Walter M. Calinger - Education Career and Controversy

Education Career and Controversy

Calinger has a PhD in Education from The Ohio State University (1970) and a J.D. from Creighton University (1977).

He has worked the large majority of his career in the education sector beginning as a math teacher and guidance counselor. He was employed by the Norton City School District in Summit County, Ohio, from 1998–2005, where he was superintendent from 2002–2005. While there, the district achieved an Excellent rating in 2003 from the Ohio Department of Education for the first time ever. It has retained that rating since.

Calinger worked for the Richmond Heights (Ohio) School District from 2005–2008. In his first year, the district improved five points on the Ohio Achievement Test. During that time, the RHEA registered a unanimous "no confidence" vote against him and entered into a teachers' strike about three months before his departure.

When Walter Calinger was hired by Woodland Hills School District outside Pittsburgh, his claims of past accomplishment was questioned by the Pittsburgh Tribune-Review reporter Brian Bowling. The article begins, "The new superintendent for Woodland Hills School District says he significantly raised test scores and closed the achievement gap between black and white students at a suburban Cleveland district, but Ohio Department of Education records show the district failed to meet federal education guidelines during the second year of his administration."

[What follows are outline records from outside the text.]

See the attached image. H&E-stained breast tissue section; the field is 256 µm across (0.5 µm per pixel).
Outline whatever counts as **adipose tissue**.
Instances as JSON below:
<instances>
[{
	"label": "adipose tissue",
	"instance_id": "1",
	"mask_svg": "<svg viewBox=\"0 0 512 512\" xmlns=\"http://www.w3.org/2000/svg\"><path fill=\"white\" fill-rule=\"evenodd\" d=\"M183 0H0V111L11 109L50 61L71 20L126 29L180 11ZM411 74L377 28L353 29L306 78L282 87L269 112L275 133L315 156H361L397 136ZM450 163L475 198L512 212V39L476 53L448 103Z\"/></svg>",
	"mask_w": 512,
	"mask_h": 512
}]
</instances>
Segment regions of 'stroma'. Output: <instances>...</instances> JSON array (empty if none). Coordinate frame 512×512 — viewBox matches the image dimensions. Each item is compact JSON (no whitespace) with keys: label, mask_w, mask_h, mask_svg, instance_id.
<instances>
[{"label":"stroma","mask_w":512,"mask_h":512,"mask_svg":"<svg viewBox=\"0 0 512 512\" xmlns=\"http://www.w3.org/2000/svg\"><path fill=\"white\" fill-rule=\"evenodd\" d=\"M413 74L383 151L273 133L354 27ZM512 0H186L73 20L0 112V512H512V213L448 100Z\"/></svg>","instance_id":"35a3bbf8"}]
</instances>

In his position as superintendent (2008–2011) of the Woodland Hills School District, Calinger battled against the successful public charter school Propel, including making false public statements about how the School District's test results compared with the Propel charter school. His statement was disputed by the Pittsburgh Post-Gazette education reporter Eleanor Chute, who independently verified the data and stated in a Post-Gazette report:

Dr. Calinger provided a written report to the school board saying that Propel does not meet five reasons under legislative intent for charter schools and that the district's test scores "equal or surpass those at Propel." That statement is at odds with state math and reading test scores released by the state Department of Education.

Calinger continued to make public statements about school data in an op-ed he published in the Post-Gazette in October, 2010. In a letter to editor titled, "Propel Performs", he was challenged by the leaders of the Propel Charter School for the veracity of his claims he stated:

when measured against Propel Homestead, with a student demographic much closer to ours, Woodland Hills students do better in every category in every grade.

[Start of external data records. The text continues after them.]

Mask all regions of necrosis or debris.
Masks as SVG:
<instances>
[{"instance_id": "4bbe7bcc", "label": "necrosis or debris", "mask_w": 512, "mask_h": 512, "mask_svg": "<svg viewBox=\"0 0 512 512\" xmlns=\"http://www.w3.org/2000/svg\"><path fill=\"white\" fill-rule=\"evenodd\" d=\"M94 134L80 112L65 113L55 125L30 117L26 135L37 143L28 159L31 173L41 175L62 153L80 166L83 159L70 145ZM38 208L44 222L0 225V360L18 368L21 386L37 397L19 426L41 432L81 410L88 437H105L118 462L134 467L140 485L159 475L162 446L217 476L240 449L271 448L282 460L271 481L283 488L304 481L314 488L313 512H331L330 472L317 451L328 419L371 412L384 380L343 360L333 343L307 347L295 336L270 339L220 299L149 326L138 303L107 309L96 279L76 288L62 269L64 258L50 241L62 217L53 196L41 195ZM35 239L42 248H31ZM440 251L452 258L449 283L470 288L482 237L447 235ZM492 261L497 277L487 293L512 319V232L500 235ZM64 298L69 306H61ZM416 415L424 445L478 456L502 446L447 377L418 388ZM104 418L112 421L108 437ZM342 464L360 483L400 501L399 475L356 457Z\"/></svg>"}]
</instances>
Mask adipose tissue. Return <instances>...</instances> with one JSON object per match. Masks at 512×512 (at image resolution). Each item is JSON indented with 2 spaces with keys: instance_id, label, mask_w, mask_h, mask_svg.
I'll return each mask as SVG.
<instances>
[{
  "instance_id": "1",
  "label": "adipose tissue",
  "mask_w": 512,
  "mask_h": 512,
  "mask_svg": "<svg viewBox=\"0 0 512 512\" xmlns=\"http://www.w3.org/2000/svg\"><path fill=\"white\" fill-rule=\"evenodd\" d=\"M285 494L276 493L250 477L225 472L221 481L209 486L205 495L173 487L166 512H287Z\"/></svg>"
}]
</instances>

Students at Propel Homestead, just as those at every Propel school, are outperforming students in Woodland Hills—in some areas quite significantly. For instance, 72 percent of Propel Homestead students met grade-level standards on state mathematics tests (compared to 57 percent at Woodland Hills). The school's population is significantly more impacted by poverty (92 percent free-lunch eligible) than that at Woodland Hills (72 percent).